▸ **INSTRUCTION**: In how many lines of the records does the word "beker" appear? Reply with the number and nothing else.

= = = =

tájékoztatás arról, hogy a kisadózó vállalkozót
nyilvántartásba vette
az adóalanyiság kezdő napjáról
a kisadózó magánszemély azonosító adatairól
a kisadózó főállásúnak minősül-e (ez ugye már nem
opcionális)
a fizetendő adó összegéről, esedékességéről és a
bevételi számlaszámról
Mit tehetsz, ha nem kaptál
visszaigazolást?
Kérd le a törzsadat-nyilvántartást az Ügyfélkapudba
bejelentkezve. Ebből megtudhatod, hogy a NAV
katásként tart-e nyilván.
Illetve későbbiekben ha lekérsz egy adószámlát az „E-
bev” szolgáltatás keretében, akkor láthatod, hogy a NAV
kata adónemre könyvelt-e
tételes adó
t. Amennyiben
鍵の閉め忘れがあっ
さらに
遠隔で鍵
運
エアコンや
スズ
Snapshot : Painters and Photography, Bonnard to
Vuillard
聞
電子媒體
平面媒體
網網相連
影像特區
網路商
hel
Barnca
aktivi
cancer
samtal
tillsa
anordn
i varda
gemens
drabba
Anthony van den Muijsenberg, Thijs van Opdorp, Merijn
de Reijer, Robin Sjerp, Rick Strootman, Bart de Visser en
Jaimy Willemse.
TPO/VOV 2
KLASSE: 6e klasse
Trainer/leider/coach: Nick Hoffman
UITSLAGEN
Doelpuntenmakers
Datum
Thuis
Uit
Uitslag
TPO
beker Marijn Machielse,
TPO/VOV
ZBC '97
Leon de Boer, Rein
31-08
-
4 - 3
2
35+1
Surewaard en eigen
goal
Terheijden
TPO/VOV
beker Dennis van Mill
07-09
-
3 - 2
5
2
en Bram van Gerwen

= = = =

▸ **EXERCISE RESULT**: 2